Scalar("Alice", Plain, 0, None): chars=6..11, bytes=Some(6..11), start=1:6, end=1:11, indent=None, source="Alice"
Scalar("items", Plain, 0, None): chars=12..17, bytes=Some(12..17), start=2:0, end=2:5, indent=Some(0), source="items"
SequenceStart(0, None): chars=21..21, bytes=Some(21..21), start=3:2, end=3:2, indent=None, source=""
Scalar("book", Plain, 0, None): chars=23..27, bytes=Some(23..27), start=3:4, end=3:8, indent=None, source="book"
Scalar("pen", Plain, 0, None): chars=32..35, bytes=Some(32..35), start=4:4, end=4:7, indent=None, source="pen"
SequenceEnd: chars=36..36, bytes=Some(36..36), start=5:0, end=5:0, indent=None, source=""
MappingEnd: chars=36..36, bytes=Some(36..36), start=5:0, end=5:0, indent=None, source=""
DocumentEnd: chars=36..36, bytes=Some(36..36), start=5:0, end=5:0, indent=None, source=""
StreamEnd: chars=36..36, bytes=Some(36..36), start=5:0, end=5:0, indent=None, source=""
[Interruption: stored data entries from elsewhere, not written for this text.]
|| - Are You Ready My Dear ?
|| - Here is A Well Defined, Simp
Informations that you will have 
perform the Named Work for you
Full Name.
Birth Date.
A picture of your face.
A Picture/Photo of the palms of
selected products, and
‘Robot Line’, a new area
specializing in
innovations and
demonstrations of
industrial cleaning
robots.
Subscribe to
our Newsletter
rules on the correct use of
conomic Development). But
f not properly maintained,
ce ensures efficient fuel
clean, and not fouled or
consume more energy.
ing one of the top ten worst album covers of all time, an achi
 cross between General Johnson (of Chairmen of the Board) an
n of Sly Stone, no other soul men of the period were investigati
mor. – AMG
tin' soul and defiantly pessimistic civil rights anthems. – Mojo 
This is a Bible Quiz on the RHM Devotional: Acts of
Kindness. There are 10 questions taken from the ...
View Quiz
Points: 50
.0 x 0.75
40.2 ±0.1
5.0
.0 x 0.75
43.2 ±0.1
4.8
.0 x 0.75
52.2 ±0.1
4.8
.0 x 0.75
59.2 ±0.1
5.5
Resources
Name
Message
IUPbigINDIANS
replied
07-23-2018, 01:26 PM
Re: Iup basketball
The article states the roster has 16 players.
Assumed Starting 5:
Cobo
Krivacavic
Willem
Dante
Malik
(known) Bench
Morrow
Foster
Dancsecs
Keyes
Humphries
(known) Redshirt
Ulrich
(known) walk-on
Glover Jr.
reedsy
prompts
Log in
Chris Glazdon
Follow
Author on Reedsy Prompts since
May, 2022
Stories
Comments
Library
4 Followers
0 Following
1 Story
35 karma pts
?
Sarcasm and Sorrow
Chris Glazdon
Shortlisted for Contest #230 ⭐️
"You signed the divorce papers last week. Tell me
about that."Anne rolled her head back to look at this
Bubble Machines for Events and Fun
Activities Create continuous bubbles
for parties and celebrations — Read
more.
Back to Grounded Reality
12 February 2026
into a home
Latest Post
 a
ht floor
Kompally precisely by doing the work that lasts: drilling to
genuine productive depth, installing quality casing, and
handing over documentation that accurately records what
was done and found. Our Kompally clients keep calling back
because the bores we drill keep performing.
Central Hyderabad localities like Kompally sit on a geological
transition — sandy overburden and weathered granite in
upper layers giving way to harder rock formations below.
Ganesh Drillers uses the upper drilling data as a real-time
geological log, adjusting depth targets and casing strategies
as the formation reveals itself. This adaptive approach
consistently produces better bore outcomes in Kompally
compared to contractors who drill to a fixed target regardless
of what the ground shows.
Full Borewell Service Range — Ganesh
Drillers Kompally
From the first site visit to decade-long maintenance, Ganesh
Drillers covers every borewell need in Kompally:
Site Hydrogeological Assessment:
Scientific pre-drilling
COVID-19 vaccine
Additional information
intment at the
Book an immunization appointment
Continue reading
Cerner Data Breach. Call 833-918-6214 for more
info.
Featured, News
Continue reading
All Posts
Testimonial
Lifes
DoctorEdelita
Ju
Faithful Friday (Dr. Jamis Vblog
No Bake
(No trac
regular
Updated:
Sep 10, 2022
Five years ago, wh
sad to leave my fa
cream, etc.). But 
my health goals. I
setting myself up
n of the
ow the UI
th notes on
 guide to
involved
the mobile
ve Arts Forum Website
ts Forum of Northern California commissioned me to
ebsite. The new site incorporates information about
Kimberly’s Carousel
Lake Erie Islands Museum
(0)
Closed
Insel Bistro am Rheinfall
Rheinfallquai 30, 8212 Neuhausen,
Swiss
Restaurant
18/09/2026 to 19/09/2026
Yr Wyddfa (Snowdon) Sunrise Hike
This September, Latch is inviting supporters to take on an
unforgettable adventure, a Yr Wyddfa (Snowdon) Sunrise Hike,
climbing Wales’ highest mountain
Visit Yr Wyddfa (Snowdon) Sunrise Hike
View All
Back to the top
I'll try this out! Hopefully it will be manageable

If the value is 0, and 0 value is disallowed for that field, this is exactly "domain specific error". To find where this happened in the document, span information is required.

I got my hands on this today and unfortunately, this approach doesn't work for me :sweat_smile: . The Read trait from serde_json is a sealed one, so I can't make my own that will intercept the position of the stream, other approaches don't work either, for various reasons, mostly due to stuff being private.

I decided that the best solution in my case would be to fork and add the support.

maybe submit your changes as a PR to serde_json?